Полковник Ульяшов развернулся и побежал в расположение ожидающих дальнейших распоряжений бойцов.

— Обед! — на ходу скомандовал.

Обед… Обед… пронеслось до самих кухонь. Первая рота первой выстроились к своей кухне.

К Ульяшову подбежали старшие офицеры полка, командиры рот, «Ну как там, товарищ полковник, что дальше?» «Дальше пока не знаю, обед пока, кормите людей». Козырнув, офицеры убежали по своим местам.

Кто-то протянул полковнику миску с борщом и котелок с кашей…

Между тем, в середине огромной поляны, шеренгой выстраивались грузовые машины, образуя площадку, сдвигались кузовами. Сидя и орудуя ложками, бойцы с интересом за этим наблюдали. Что за манёвры? Интересно!

Полковник Ульяшов не успел компот допить, вызванный посыльным, неожиданно узнал от генерала следующую для себя вводную.

— А теперь, полковник, покажите нам свои успехи.

Ульяшов бодро переспросил.

— Так точно. Извините, не понял, товарищ генерал…

— Свои таланты. — Не моргнув глазом ответил генерал. — У вас же, я слышал, круглосуточная подготовка в последнее время в полку активно велась, вроде бы вы победить кого-то собирались. Или нет?

— Я? Мы, товарищ генерал?! Кого?

В животе холодком дохнуло, Ульяшов растерялся, вспомнил о сапогах, о договоре, неужели придётся…

— Да, вы, товарищ полковник, ваш полк. Вертолётчиков, как я понимаю. Так нет, товарищ генерал-лейтенант?

— Абсолютно так, — ответил незнакомый Ульяшову генерал-лейтенант, авиатор. — Как я знаю.

— Ну вот… — пожал плечами генерал Коломиец.

— Полный форс-мажор, — сам себе выдохнул Ульяшов (что означало однозначно — полный-«писец»).

— Что вы сказали? Я не расслышал… — переспросил генерал Коломиец.

— Виноват, товарищ генерал-майор, я сказал полный… вперёд. Так точно!

— Именно, полковник, давайте.

Увиливать уже не имело смысла. Как-то узнали, кто-то доложил, понял Ульяшов, не отвертеться. И генерал Золотарёв с интересом смотрел на своего заместителя, и все остальные в штабе учений тоже…

— Порадуйте бойцов своими успехами. Сможете?

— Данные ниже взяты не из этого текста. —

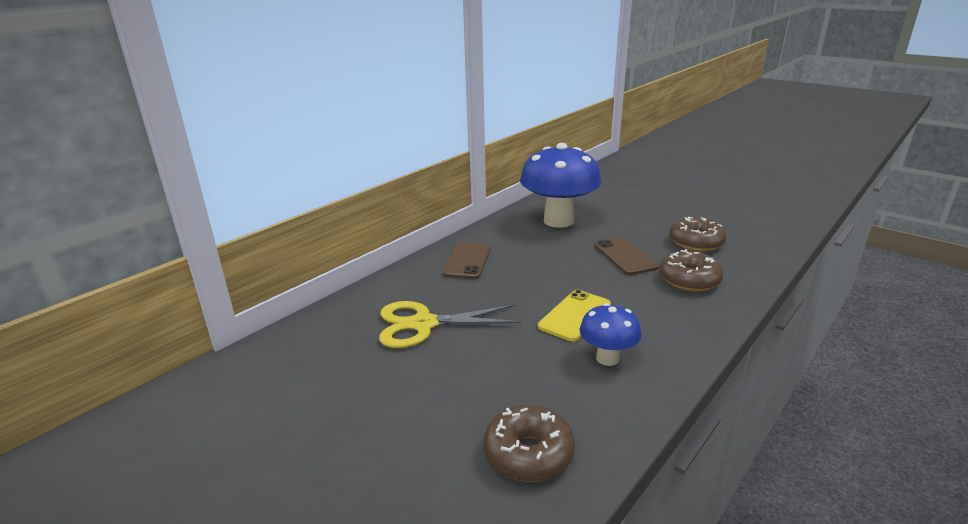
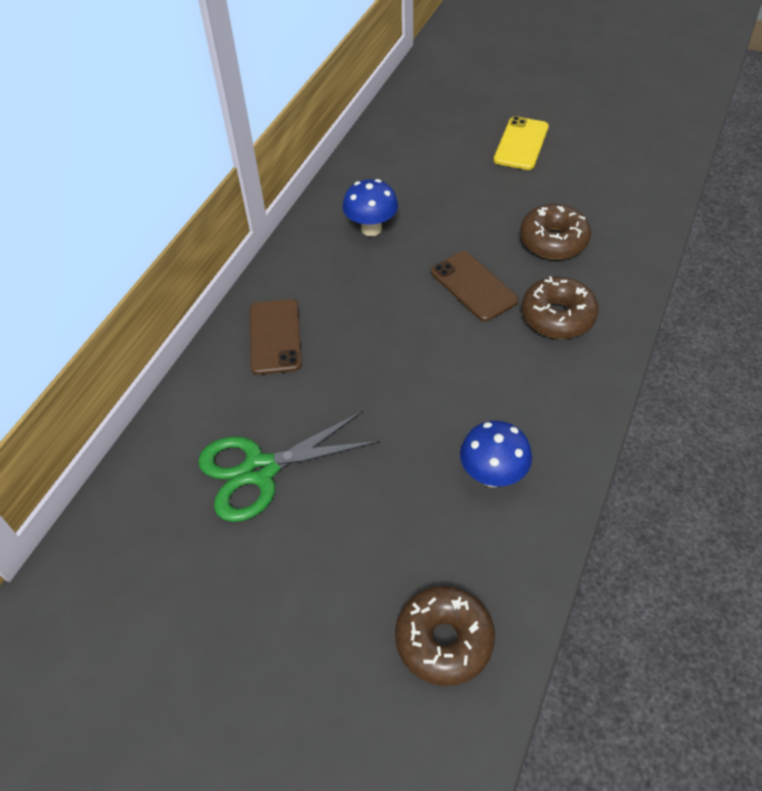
camera: 15 degrees left, 25 degrees up
yellow scissors [379,301,521,348] -> green scissors [198,411,380,522]
blue mushroom [520,143,602,228] -> blue mushroom [343,179,398,236], size x0.51
yellow phone [538,290,611,341] -> yellow phone moved to [494,116,549,170]

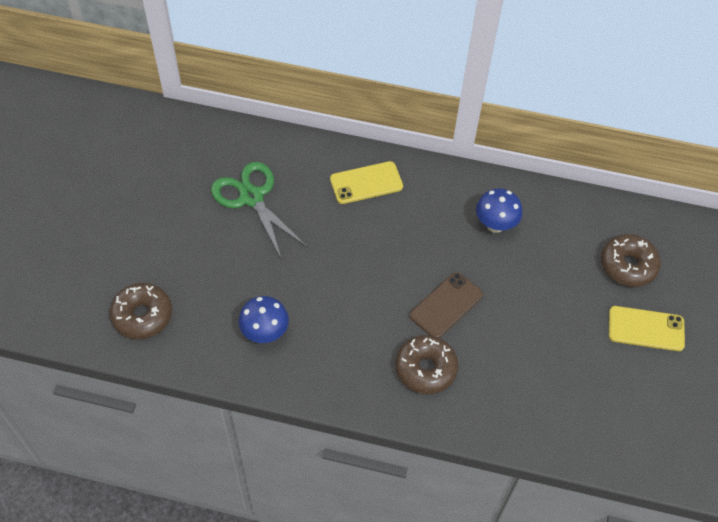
camera: 75 degrees right, 5 degrees up
brown phone [250,299,302,375] -> yellow phone [330,161,403,204]
brown donut [520,204,591,259] -> brown donut moved to [601,234,661,287]

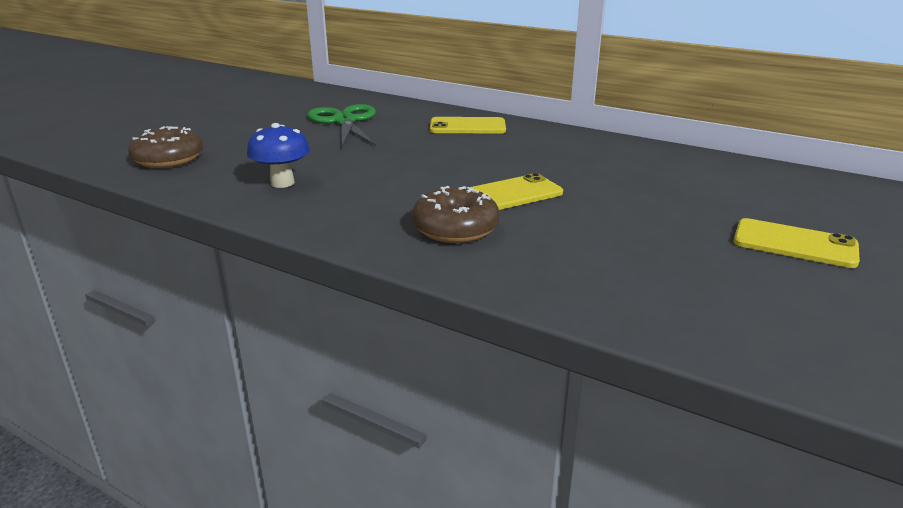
camera: 20 degrees right, 30 degrees down
brown phone [410,272,483,338] -> yellow phone [469,173,563,210]
blue mushroom [476,189,522,233] -> none
brown donut [601,234,661,287] -> none

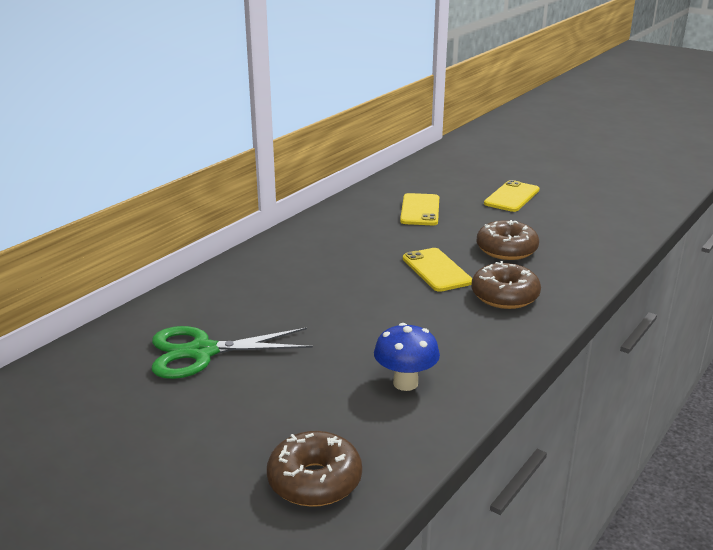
camera: 85 degrees left, 0 degrees up
yellow phone [430,117,506,134] -> yellow phone moved to [400,193,439,225]
none -> brown donut [477,220,539,260]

Никак нет, хотел отказаться полковник Ульяшов, потому что нужный ему ансамбль остался в полку, к сожалению. Его нужно было прихватить тогда, но, кто ж тогда знал-понимал, жаль не догадался, но ответил определённо.

— Так точно, товарищ генерал, только за инструментами в полк съездим.

— Что, это обязательно? — удивлённо спросил генерал.

— Конечно, — воскликнул полковник, и смутился. — Извините, товарищ генерал, я хотел сказать, так точно. Без инструментов никак нельзя, да и костюмы… — ему очень хотелось выиграть время, чтобы каким-то образом привезти сюда ансамбль песни и пляски. Оставленный там, в полку. Удивлять, так удивлять. Хотя, полковника Палия, с его джаз-бандой, он по близости не видел.

— Товарищ генерал, — неожиданно поддержал полковника генерал-лейтенант, авиатор, — Я предлагаю воспользоваться моей техникой, — он указал рукой в сторону вертолётов, безмолвно застывших в глубине поляны… — И мы кое-что за одно своё доставим. По-честному, так по-честному.

Генерал Коломиец вскинул брови, взглянул на авиатора, потом на Ульяшова, согласился.

— Ну, если по-честному. Полтора часа хватит? — спросил обоих.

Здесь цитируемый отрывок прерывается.